A recent National Institutes of Health study gives insight into one part of the obesity puzzle. Researchers found that consuming a diet mostly composed of ultra-processed foods actually drives people to overeat and gain weight compared to diets made up of whole or minimally processed foods.
“Most of my obese patients are on a processed food diet,” notes Sheila Bhagwandass, MD, FAAP, Park Avenue Pediatrics pediatrician. “I tell them most packaged food is not really healthy. The problem is that it’s easier than preparing a meal from fresh ingredients.”
CUTTING OUT PROCESSED FOODS
Ultra-processed foods tend to have more carbohydrates and preservatives, and not enough fiber, both of which contribute to a high glycemic index (GI). GI is a number indicating how fast carbohydrates are converted into glucose, or sugar, in the body.
So what is the source of these ultra-processed foods? It’s largely fast foods and convenience foods — the ones we love to eat. And unfortunately, it’s a love that starts early. “A child’s preference for processed food often begins when a parent offers a 9- or 10-month-old their first taste of a fast-food meal,” Dr. Tiwari points out.

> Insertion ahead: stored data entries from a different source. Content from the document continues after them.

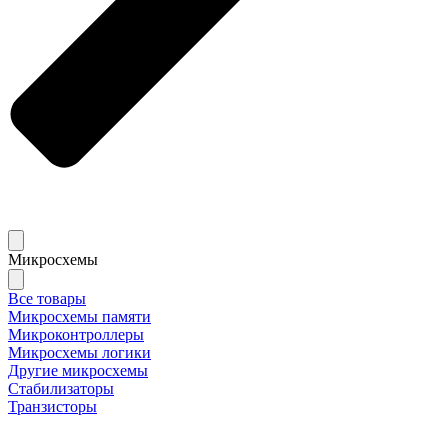
Микросхемы
Все товары
Микросхемы памяти
Микроконтроллеры
Микросхемы логики
Другие микросхемы
Стабилизаторы
Транзисторы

Parents should consider slowly changing those preferences by involving children in meal planning, grocery shopping and even cooking. Kids who participate in food decisions may develop a sense of ownership in what the family eats, and the time spent together in the process can help strengthen family bonds.
While more people are aware of health issues such as obesity, major lifestyle changes don’t occur overnight. “Change takes time,” says Dr. Bhagwandass. “I find parents and children are more aware, but they are not necessarily acting on what they know. Most likely, it will be the children of the kids we see now who will most benefit.”
ON THE MOVE
In addition to having a better diet, children need to move every day. Children ages 6 to 17 should have at least one hour of moderate to vigorous activity each day, according to the Centers for Disease Control and Prevention. This should include aerobic, muscle-strengthening and bone-strengthening activities. Other important habits for children are drinking plenty of water and receiving sound sleep every night. In the fight against childhood obesity, area residents have an effective partner in the Roanoke Valley Community Health Initiative (RV-CHI), which provides education about healthy living. (See “Empowered Through Education.”) Since RV-CHI began, Dr. Tiwari has seen a positive shift in his patients. “Before RV-CHI, we would be the ones talking with parents about the importance of healthy eating and exercise,” he remarks. “Nowadays, it’s the parents who initiate those conversations.”